Maintaining the mandate in schools, but ignoring it in stadiums, drew continued fire from many members of the public on Monday. Ghaly did not address the dichotomy when asked to comment on Monday.

He pointed out that the virus continues to wreak havoc even though case rates have fallen by more than 70% in the past month.

“People have lost their lives to this nasty virus, and it continues,” Ghaly said. “Having said that, we understand a little bit more about where this is heading and what has happened over the past few weeks, and that’s why we’re ready the day after tomorrow to allow guidance for public indoor environments.”

By far, the largest continuous mask requirement remains in K-12 schools. Ghaly said masks will continue to be mandatory in schools, although a reassessment is scheduled for February 28.

Dr. Davey Smith, chief of infectious disease research at UC San Diego, said he trusts the state’s public health apparatus to respond to trends in disease data by adjusting the answers that he asks for and sometimes demands from the public.

Widespread public health measures, he noted, depend on overall public compliance, and the collective will to pursue these measures is not infinite. Cutting things down, he said, is most important in the context of the next wave.

“The problem is there’s a lot of fatigue and there were a lot of people who weren’t wearing masks anyway,” Smith said. “Sometimes public health officials have to consider things like mask fatigue.

“Walking around shouting that people have to wear masks and nobody really does means that when we really need them to put on their masks, maybe they won’t.”
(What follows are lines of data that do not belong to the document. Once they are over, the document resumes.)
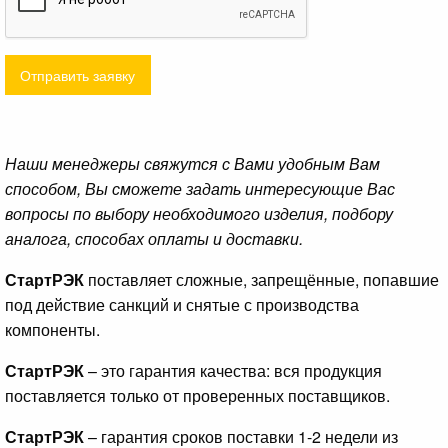
Отправить заявку
Наши менеджеры свяжутся с Вами удобным Вам
способом, Вы сможете задать интересующие Вас
вопросы по выбору необходимого изделия, подбору
аналога, способах оплаты и доставки.
СтартРЭК
поставляет сложные, запрещённые, попавшие
под действие санкций и снятые с производства
компоненты.
СтартРЭК
– это гарантия качества: вся продукция
поставляется только от проверенных поставщиков.
СтартРЭК
– гарантия сроков поставки 1-2 недели из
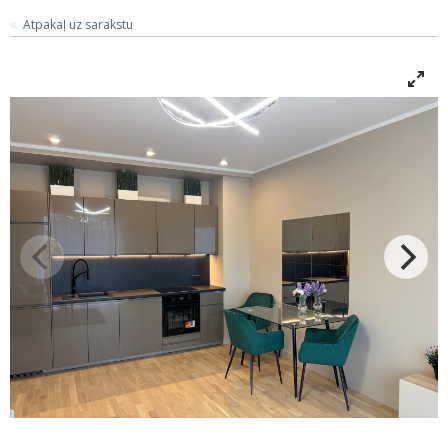
Atpakaļ uz sarakstu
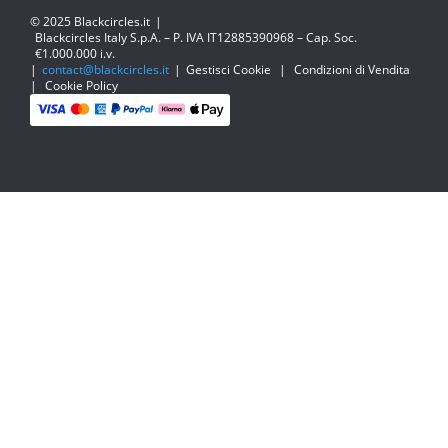
© 2025 Blackcircles.it
|
Blackcircles Italy S.p.A. – P. IVA IT12885390968 – Cap. Soc.
€1.000.000 i.v.
|
contact@blackcircles.it
|
Gestisci Cookie
|
Condizioni di Vendita
|
Cookie Policy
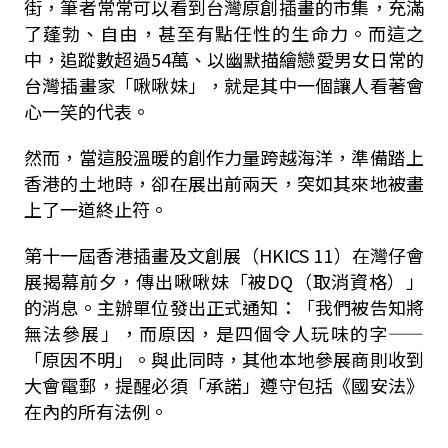
街，筆者常常可以看到台灣原創插畫的市集，充滿
了蓬勃、自由，甚至有點任性的生命力。而這之
中，追蹤數超過54萬、以幽默描繪戀愛男女日常的
台灣插畫家「啾啾妹」，就是其中一個讓人看著會
心一笑的代表。
然而，當這股溫暖的創作力量跨越海洋，準備踏上
香港的土地時，卻在展出前兩天，突如其來地被畫
上了一道終止符。
第十一屆香港插畫及文創展（HKICS 11）在灣仔會
展揭幕前夕，傳出啾啾妹「被DQ（取消資格）」
的消息。主辦單位發出正式通知：「我們被告知將
無法參展」，而原因，是四個令人玩味的字——
「原因不明」。與此同時，其他本地參展商則收到
大會電郵，提醒必須「承諾」遵守包括《國安法》
在內的所有法例。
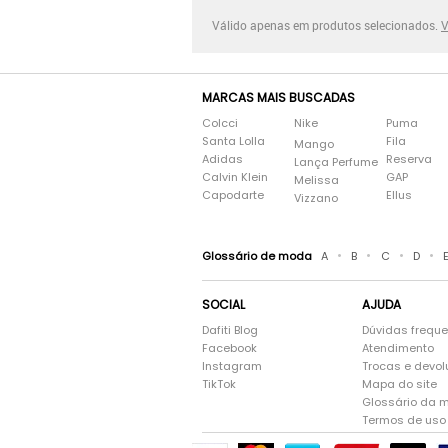
Válido apenas em produtos selecionados.
V
MARCAS MAIS BUSCADAS
Colcci
Nike
Puma
Santa Lolla
Fila
Mango
Adidas
Reserva
Lança Perfume
Calvin Klein
GAP
Melissa
Capodarte
Ellus
Vizzano
•
•
•
•
Glossário de moda
A
B
C
D
SOCIAL
AJUDA
Dafiti Blog
Dúvidas frequ
Facebook
Atendimento
Instagram
Trocas e devo
TikTok
Mapa do site
Glossário da 
Termos de uso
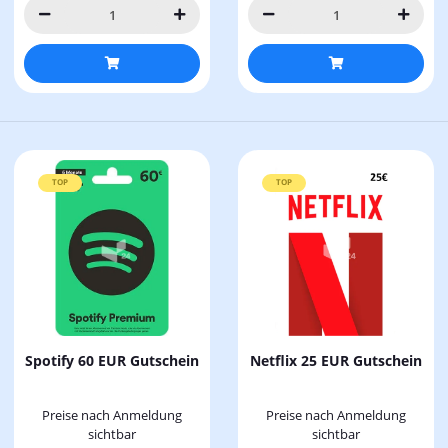
TOP
TOP
Spotify 60 EUR Gutschein
Netflix 25 EUR Gutschein
Preise nach Anmeldung
Preise nach Anmeldung
sichtbar
sichtbar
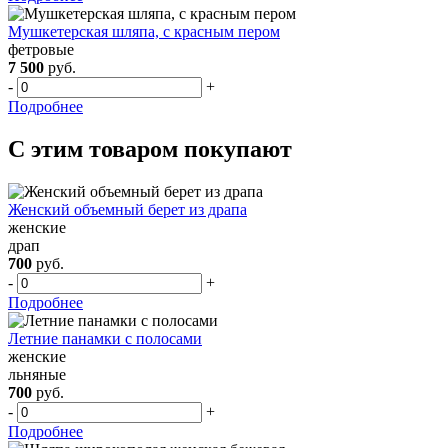
Мушкетерская шляпа, с красным пером
фетровые
7 500
руб.
-
+
Подробнее
С этим товаром покупают
Женский объемный берет из драпа
женские
драп
700
руб.
-
+
Подробнее
Летние панамки с полосами
женские
льняные
700
руб.
-
+
Подробнее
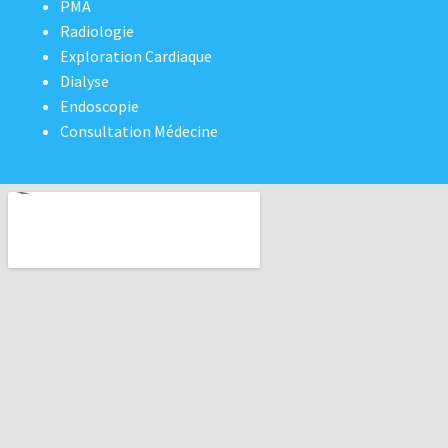
PMA
Radiologie
Exploration Cardiaque
Dialyse
Endoscopie
Consultation Médecine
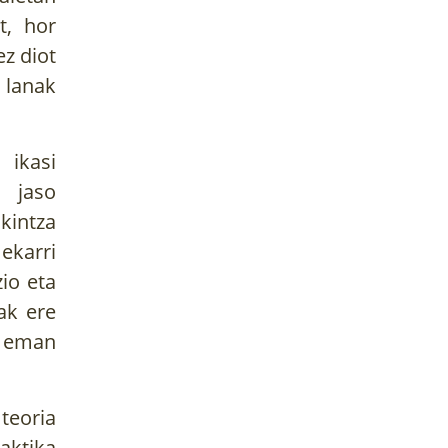
t, hor
ez diot
 lanak
 ikasi
k jaso
kintza
ekarri
io eta
ak ere
a eman
teoria
aktika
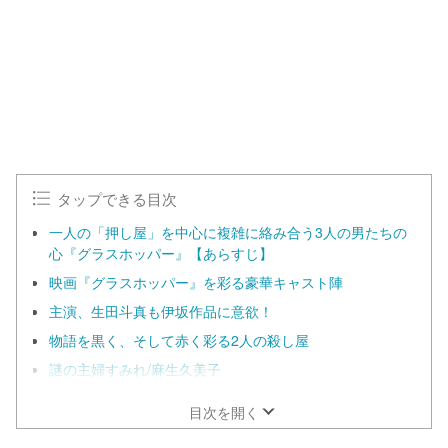
t
:
e
1
0
0
.
0
0
%
タップできる目次
一人の「押し屋」を中心に複雑に絡み合う3人の男たちの
心『グラスホッパー』【あらすじ】
映画『グラスホッパー』を彩る豪華キャスト陣
主演、生田斗真も伊坂作品に意欲！
物語を黒く、そして赤く彩る2人の殺し屋
謎の主婦すみれ/麻生久美子
目次を開く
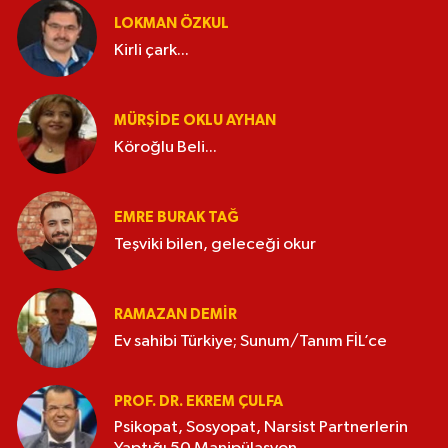
LOKMAN ÖZKUL
Kirli çark...
MÜRŞIDE OKLU AYHAN
Köroğlu Beli...
EMRE BURAK TAĞ
Teşviki bilen, geleceği okur
RAMAZAN DEMİR
Ev sahibi Türkiye; Sunum/Tanım FİL’ce
PROF. DR. EKREM ÇULFA
Psikopat, Sosyopat, Narsist Partnerlerin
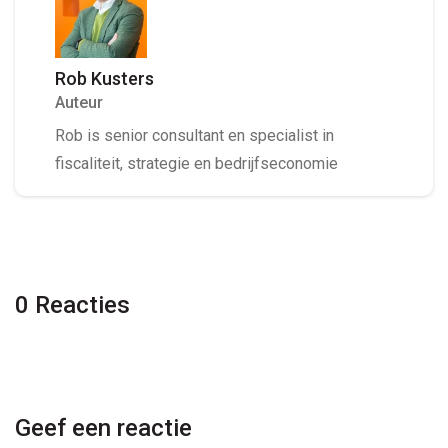
Rob Kusters
Auteur
Rob is senior consultant en specialist in
fiscaliteit, strategie en bedrijfseconomie
0 Reacties
Geef een reactie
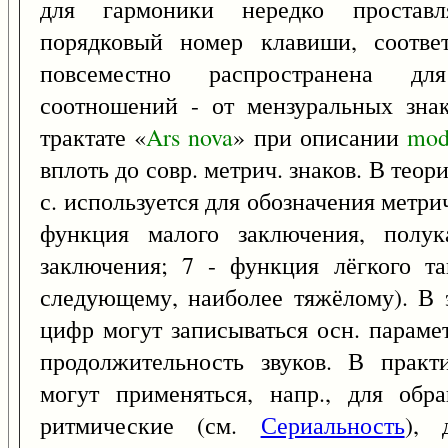
для гармоники нередко простав
порядковый номер клавиши, соотве
повсеместно распространена дл
соотношений - от мензуральных знак
трактате «
Ars
nova
» при описании
mod
вплоть до совр. метрич. знаков. В тео
с. используется для обозначения метрич.
функция малого заключения, полук
заключения; 7 - функция лёгкого та
следующему, наиболее тяжёлому). В
цифр могут записываться осн. параме
продолжительность звуков. В прак
могут применяться, напр., для об
ритмические (см.
Сериальность
), 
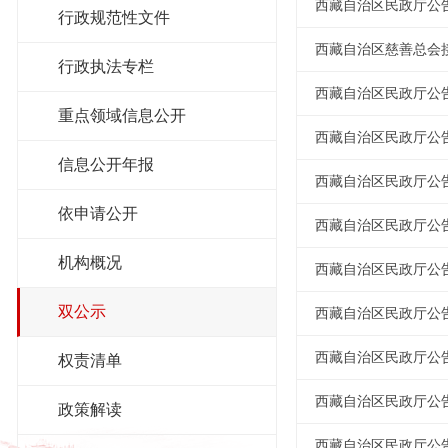
西藏自治区民政厅公告
行政规范性文件
西藏自治区慈善总会
行政执法专栏
西藏自治区民政厅公告
重点领域信息公开
西藏自治区民政厅公告
信息公开年报
西藏自治区民政厅公告
依申请公开
西藏自治区民政厅公告
机构概况
西藏自治区民政厅公告
双公示
西藏自治区民政厅公告
西藏自治区民政厅公告
权责清单
西藏自治区民政厅公告
政策解读
西藏自治区民政厅公告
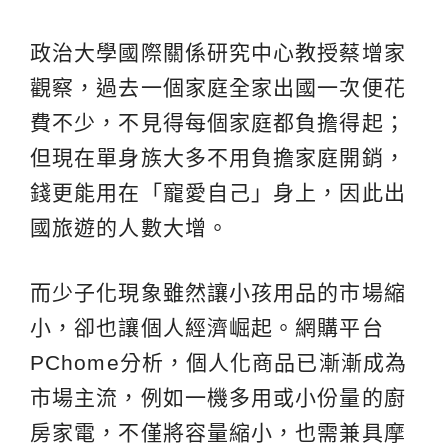
政治大學國際關係研究中心教授蔡增家
觀察，過去一個家庭全家出國一次便花
費不少，不見得每個家庭都負擔得起；
但現在單身族大多不用負擔家庭開銷，
錢更能用在「寵愛自己」身上，因此出
國旅遊的人數大增。
而少子化現象雖然讓小孩用品的市場縮
小，卻也讓個人經濟崛起。網購平台
PChome分析，個人化商品已漸漸成為
市場主流，例如一機多用或小份量的廚
房家電，不僅將容量縮小，也需兼具摩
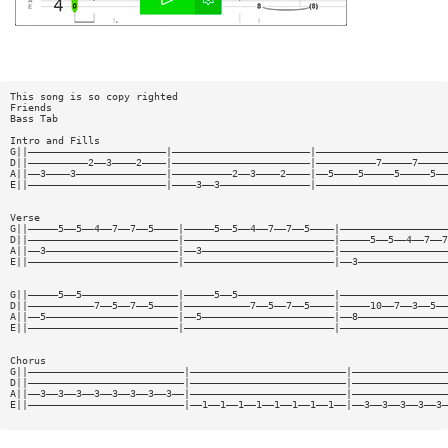
This song is so copy righted
Friends
Bass Tab
Intro and Fills
G||———————————————————————|———————————————————————|——————————————————————
D||——————————2——3————2————|———————————————————————|——————————7—————7—————
A||——3————3———————————————|——————————2——3————2————|——5————5—————5—————5——
E||———————————————————————|————3——3———————————————|——————————————————————
Verse
G||—————5——5——4——7——7——5————|—————5——5——4——7——7——5————|——————————————————
D||—————————————————————————|—————————————————————————|—————5——5——4——7——7
A||——3——————————————————————|——3——————————————————————|——————————————————
E||—————————————————————————|—————————————————————————|——3———————————————
G||—————5——5————————————————|—————5——5————————————————|——————————————————
D||———————————7——5——7——5————|———————————7——5——7——5————|—————10——7——3——5——
A||——5——————————————————————|——5——————————————————————|——8———————————————
E||—————————————————————————|—————————————————————————|——————————————————
Chorus
G||——————————————————————————|——————————————————————————|————————————————
D||——————————————————————————|——————————————————————————|————————————————
A||——3——3——3——3——3——3——3——3——|——————————————————————————|————————————————
E||——————————————————————————|——1——1——1——1——1——1——1——1——|——3——3——3——3——3—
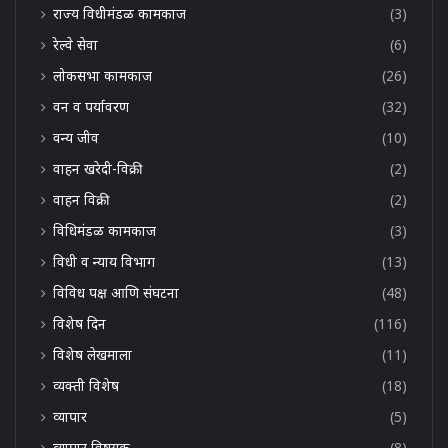
राज्य विधीमंडळ कामकाज
(3)
रेल्वे सेवा
(6)
लोकसभा कामकाज
(26)
वन व पर्यावरण
(32)
वन्य जीव
(10)
वाहन खरेदी-विक्री
(2)
वाहन विक्री
(2)
विधिमंडळ कामकाज
(3)
विधी व न्याय विभाग
(13)
विविध पक्ष आणि संघटना
(48)
विशेष दिन
(116)
विशेष लेखमाला
(11)
व्यक्ती विशेष
(18)
व्यापार
(5)
व्यापार विषयक
(8)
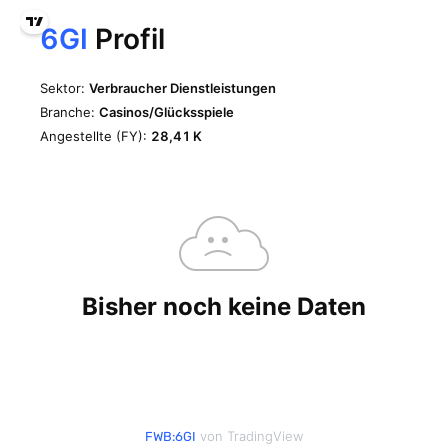
von TradingView
FWB:6GI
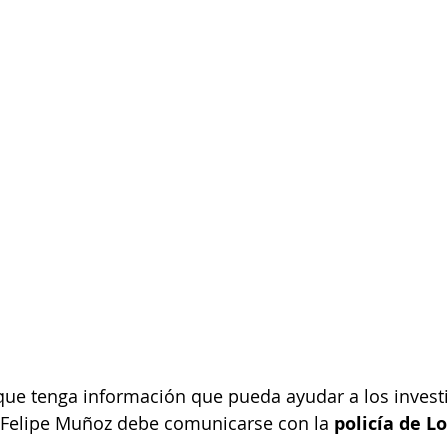
que tenga información que pueda ayudar a los invest
 Felipe Muñoz debe comunicarse con la 
policía de Lo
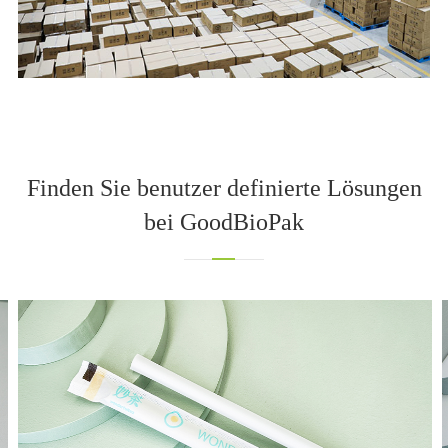
Finden Sie benutzer definierte Lösungen
bei GoodBioPak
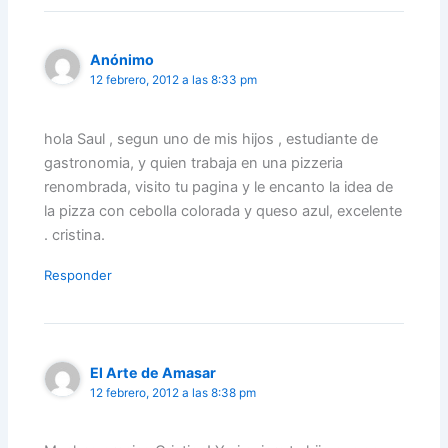
Anónimo
12 febrero, 2012 a las 8:33 pm
hola Saul , segun uno de mis hijos , estudiante de
gastronomia, y quien trabaja en una pizzeria
renombrada, visito tu pagina y le encanto la idea de
la pizza con cebolla colorada y queso azul, excelente
. cristina.
Responder
El Arte de Amasar
12 febrero, 2012 a las 8:38 pm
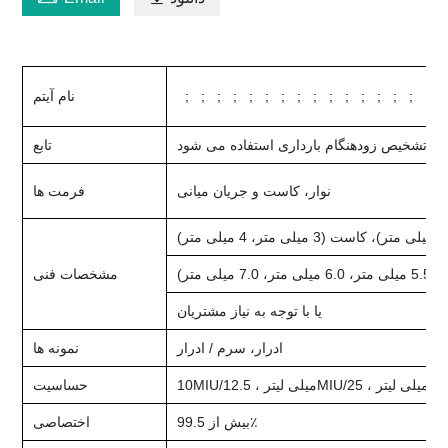
نام آیتم
ای تشخیص زودهنگام بارداری استفاده می شود
تابع
نوار، کاست و جریان میانی
فرمت ها
مشخصات فنی
یا با توجه به نیاز مشتریان
ادرار، سرم / ادرار
نمونه ها
حساسیت
بیش از 99.5٪
اختصاصی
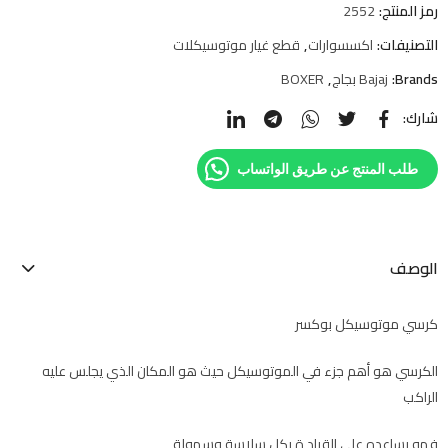
رمز المنتج:
2552
التصنيفات:
اكسسوارات
,
قطع غيار موتوسيكلات
Brands:
Bajaj بجاج
,
BOXER
شارك:
طلب المنتج عن طريق الواتساب
الوصف
كرسي موتوسيكل بوكسر
الكرسي هو أهم جزء في الموتوسيكل حيث هو المكان الذي يجلس عليه
الراكب
فهو يساعده على القياد ة بكل سلاسة وسهولة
As of last summer, state face-covering guidelines continue to require people who are not fully vaccinated — boosters are not required — to wear masks in all “indoor public places and companies”.

Masks will also be required for public transport from planes and buses to ships and taxis. Masks will also remain in place in hospitals and other health care facilities, long-term care facilities, homeless shelters, prisons and other detention facilities.